Archdiocese spokeswoman Colleen Dolan said back in August, there was only one child making an accusation and that the boy's family would not talk to church officials. She said the mother was only talking to police and prosecutors.

Also Saturday, George said the Archdiocese had acted as aggressively as possible in the case, but he did not believe the process in place to take action against priests suspected of sexual abuse had worked as well as it should have.

"I'm very saddened by this whole thing, and by the fact that we I think we failed in certain instances to respond adequately," George said.

Under the rules, an alleged victim or his or her guardian must provide the evidence against a priest, George said. After that, officials in the Archdiocese question the priest, and the final decision is reached by officials in Rome, he said.

"We can't take him permanently out until Rome says OK," George said. "But that process didn't take place at all in terms of the Rome allegation, and the allegation was never made to us."

"We restricted (McCormack) as much as we could while keeping him in place" by restricting his access to children, George said. "That, I think, was consistent with what we had received – there was not enough information to conclude that he had done this."

George said the Archdiocese was hindered because the state had information against McCormack and the Archdiocese did not. The Archdiocese was told that a victim interview could not be conducted without a subpoena and thus could not get the necessary evidence following the first allegation, George said.

"Part of the problem was that we couldn't get information from (prosecutors), not that they couldn't get information from us, and that's the first time that's happened," George said.
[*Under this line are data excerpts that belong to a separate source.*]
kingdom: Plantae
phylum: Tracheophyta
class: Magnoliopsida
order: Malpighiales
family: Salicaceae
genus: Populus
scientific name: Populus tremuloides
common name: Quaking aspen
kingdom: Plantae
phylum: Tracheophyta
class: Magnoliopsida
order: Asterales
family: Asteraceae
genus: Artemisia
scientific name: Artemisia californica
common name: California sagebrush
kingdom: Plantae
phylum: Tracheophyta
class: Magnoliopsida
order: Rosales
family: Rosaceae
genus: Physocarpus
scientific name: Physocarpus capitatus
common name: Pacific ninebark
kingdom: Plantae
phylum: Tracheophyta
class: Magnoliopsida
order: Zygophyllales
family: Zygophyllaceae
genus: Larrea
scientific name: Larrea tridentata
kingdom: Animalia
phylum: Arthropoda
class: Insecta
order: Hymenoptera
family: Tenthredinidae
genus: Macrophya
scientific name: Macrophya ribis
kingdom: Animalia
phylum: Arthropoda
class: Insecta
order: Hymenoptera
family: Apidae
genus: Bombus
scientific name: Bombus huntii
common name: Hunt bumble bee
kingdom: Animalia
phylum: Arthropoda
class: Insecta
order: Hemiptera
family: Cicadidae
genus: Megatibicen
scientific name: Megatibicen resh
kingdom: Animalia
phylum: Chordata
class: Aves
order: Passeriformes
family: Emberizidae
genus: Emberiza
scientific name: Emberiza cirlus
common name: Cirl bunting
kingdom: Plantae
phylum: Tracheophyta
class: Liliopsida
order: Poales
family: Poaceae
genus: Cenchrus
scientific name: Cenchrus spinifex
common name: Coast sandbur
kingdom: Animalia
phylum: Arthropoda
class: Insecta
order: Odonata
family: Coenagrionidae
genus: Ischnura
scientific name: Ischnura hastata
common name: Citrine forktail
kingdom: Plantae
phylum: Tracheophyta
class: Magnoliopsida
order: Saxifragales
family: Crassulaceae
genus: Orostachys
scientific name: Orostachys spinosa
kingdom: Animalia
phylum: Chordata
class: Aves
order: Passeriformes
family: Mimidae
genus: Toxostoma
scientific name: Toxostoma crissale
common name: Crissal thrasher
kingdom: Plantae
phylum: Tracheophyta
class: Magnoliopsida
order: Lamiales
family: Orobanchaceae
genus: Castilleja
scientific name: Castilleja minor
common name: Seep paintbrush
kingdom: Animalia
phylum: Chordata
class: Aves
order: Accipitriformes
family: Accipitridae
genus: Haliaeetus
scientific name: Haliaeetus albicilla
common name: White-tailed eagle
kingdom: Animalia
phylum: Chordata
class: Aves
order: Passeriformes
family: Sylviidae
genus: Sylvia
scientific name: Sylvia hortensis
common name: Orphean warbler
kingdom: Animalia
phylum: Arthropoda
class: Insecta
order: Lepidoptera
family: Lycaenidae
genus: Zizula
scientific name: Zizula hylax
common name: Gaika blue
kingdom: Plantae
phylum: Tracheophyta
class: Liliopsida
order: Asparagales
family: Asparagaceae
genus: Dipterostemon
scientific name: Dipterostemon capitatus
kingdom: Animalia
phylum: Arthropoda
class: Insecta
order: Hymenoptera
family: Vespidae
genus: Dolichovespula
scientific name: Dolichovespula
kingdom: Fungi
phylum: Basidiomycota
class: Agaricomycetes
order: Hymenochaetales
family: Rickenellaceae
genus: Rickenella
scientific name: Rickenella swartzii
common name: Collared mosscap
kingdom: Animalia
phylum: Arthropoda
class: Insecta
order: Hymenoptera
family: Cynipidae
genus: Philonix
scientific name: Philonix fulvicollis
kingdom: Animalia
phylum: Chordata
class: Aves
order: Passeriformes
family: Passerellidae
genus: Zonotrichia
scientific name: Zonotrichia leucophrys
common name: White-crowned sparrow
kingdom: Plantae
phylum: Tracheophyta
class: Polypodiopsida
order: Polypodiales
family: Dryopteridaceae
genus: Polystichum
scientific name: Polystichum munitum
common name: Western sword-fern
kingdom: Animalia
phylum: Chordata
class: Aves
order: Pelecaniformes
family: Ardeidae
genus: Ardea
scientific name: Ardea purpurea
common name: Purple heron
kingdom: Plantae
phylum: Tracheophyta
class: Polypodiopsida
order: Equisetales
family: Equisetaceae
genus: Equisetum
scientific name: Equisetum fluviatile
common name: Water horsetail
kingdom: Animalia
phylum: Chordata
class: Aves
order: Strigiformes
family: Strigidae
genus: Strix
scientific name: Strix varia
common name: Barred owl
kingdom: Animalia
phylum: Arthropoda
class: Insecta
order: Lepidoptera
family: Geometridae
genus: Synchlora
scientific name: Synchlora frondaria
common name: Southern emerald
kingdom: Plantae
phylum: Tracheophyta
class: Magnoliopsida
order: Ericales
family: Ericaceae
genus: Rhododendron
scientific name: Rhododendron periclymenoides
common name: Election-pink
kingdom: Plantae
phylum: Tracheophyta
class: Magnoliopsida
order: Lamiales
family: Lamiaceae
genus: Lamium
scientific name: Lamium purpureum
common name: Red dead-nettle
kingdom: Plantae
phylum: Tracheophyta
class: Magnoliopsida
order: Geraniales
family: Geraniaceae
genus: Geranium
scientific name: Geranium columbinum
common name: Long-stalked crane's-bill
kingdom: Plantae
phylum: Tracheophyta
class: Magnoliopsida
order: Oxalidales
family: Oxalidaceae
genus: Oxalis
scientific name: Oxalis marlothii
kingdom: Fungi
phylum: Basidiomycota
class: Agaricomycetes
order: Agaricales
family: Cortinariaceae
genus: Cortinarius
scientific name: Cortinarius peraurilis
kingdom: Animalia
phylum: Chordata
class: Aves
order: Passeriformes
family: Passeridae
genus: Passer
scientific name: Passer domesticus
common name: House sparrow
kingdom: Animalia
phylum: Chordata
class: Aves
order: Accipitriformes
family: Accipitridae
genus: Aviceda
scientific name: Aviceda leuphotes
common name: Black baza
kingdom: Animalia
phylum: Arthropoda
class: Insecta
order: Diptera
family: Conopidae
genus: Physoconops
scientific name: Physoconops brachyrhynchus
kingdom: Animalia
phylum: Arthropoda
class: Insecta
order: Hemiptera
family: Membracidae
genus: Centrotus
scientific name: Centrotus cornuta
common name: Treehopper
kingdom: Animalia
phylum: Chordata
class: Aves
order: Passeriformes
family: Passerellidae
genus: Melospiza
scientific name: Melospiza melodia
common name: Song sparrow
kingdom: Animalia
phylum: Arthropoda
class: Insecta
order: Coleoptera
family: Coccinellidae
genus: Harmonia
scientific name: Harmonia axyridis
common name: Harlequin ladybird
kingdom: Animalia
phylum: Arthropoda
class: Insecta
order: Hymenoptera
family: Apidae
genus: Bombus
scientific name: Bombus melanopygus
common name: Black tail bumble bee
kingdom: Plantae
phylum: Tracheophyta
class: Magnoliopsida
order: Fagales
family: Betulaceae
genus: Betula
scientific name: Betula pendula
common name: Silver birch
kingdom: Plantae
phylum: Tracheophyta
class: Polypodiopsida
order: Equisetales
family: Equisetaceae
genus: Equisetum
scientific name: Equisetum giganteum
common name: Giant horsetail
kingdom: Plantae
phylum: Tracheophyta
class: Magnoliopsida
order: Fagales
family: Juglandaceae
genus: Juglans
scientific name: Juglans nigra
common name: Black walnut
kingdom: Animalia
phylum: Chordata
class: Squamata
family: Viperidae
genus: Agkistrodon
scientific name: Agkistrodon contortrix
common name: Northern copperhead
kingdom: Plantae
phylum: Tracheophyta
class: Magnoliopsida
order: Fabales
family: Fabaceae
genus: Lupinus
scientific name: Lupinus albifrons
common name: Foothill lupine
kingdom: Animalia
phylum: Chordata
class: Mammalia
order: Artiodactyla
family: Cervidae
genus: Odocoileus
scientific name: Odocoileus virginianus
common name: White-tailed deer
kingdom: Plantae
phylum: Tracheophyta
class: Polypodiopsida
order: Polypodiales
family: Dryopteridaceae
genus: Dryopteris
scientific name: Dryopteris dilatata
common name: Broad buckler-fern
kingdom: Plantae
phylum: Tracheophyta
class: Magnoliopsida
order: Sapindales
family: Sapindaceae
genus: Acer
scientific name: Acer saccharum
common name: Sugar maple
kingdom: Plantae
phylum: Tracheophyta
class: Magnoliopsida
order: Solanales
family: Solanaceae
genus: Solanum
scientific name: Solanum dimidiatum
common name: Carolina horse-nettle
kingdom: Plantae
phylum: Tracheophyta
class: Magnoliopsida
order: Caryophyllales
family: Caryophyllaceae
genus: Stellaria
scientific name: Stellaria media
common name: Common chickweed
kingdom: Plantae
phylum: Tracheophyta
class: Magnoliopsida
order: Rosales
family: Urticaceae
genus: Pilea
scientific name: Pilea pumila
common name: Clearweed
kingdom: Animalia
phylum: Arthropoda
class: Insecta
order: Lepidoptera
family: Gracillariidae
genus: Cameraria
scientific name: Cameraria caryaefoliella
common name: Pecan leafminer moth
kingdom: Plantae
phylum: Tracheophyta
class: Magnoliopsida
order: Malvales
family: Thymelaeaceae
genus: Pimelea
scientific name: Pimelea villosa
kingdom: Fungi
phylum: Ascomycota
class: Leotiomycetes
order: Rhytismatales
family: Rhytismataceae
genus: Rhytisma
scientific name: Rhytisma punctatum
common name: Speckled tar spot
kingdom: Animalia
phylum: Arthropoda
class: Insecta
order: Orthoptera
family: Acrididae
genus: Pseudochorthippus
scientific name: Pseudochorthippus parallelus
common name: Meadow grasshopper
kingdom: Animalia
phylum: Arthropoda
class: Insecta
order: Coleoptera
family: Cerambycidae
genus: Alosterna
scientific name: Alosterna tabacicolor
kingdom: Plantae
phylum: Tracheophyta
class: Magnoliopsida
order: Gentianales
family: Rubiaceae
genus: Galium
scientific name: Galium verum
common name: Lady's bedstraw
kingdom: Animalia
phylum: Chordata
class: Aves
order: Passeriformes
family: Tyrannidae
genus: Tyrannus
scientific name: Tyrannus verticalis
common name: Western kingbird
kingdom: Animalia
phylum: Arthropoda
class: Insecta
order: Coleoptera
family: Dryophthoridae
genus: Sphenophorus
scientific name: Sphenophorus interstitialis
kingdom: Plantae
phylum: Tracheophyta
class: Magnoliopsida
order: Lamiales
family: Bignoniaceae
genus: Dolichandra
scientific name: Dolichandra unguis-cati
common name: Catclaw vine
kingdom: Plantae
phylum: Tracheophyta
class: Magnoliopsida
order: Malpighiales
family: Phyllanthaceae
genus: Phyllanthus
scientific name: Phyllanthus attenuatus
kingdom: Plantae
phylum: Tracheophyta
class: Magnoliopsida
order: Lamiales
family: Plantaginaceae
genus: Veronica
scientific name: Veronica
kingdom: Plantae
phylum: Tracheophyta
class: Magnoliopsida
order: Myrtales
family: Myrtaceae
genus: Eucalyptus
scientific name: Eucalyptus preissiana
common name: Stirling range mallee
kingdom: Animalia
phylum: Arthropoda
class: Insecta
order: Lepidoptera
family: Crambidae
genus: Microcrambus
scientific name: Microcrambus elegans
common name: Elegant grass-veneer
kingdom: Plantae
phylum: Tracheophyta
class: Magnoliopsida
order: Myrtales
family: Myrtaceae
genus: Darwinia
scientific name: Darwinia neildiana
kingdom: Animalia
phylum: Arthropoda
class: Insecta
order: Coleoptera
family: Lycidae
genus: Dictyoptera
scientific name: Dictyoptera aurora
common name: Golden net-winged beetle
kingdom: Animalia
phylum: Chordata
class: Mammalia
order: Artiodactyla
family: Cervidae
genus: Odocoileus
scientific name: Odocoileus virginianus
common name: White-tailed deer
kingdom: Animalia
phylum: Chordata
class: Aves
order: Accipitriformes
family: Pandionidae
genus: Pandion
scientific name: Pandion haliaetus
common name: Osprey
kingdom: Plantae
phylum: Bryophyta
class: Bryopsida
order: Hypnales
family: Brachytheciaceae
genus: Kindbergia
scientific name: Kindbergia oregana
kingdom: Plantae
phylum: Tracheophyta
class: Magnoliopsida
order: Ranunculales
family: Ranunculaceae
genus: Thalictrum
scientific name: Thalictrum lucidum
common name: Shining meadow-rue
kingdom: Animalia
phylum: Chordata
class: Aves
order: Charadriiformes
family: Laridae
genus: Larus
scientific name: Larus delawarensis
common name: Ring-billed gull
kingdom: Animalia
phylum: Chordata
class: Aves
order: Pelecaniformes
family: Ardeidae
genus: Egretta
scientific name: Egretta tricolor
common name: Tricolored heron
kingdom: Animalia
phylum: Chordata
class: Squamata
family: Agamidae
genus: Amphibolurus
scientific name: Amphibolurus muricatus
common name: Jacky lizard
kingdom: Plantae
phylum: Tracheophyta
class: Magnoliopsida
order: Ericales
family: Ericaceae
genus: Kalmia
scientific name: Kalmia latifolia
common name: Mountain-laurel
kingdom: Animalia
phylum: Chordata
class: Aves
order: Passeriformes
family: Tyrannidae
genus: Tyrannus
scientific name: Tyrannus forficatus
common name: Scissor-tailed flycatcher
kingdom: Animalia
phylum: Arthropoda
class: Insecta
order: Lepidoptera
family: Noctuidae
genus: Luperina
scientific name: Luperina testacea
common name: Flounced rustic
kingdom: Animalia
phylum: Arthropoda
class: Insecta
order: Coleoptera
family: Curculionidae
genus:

"I've learned a lot more about Fr. McCormack" as a result of the experience, George said. "I've been here for eight years and he was a priest whose reputation was sterling…. Had we had more conversation with the school community, perhaps we would have found out that there were others who didn't share that high opinion."

He added: "It's like walking on quicksand a little bit. You think you have things basically put together so that everything can be faced and processed, and all of a sudden you don't. Those are all sobering learnings, and I hope that as we go through this and analyze it, and we are, that the commitment to protect children will be stronger than ever -- but to do that within the context of the code. We have to do it that way."

When asked if the Archdiocese was wrong in its handling of the McCormack investigation, George said: "It should have gone to the civil authorities at that time. Whoever should have seen to that, I'm not making a statement about that at this time."

When asked about the possibility that in the 2000 case, the principal or others at Holy Family parish might have violated state law by not reporting the alleged abuse to the Illinois Department of Children and Family Services, George said, "Those laws were somewhat new (at the time), and I'm not sure that everybody was aware of their responsibilities."

On Friday, CBS 2 reported that the Cook County state's attorney's office had received contact from a former classmate of McCormack's at Niles College, a pipeline for candidates bound for the priesthood at the seminary in Mundelein.

That former classmate claims that when both he and McCormack were students at Niles College in 1988, he awoke to find his pants pulled down and McCormack standing over him.

When asked about the Niles College incident and whether the Archdiocese was notified about it, George said the records at the college were kept at St. Joseph Seminary, the successor institution to the since-closed college.

"I've been told, although I haven't talked to the director there myself, that he looked at the student record and there was nothing in there" about the abuse, George said.

As part of the conditions of McCormack's bond, he was forbidden from having contact with the victims and their families and anyone under the age of 18. If convicted, McCormack could face up to seven years in prison, Cook County state's attorney's office spokesman John Gorman said last week.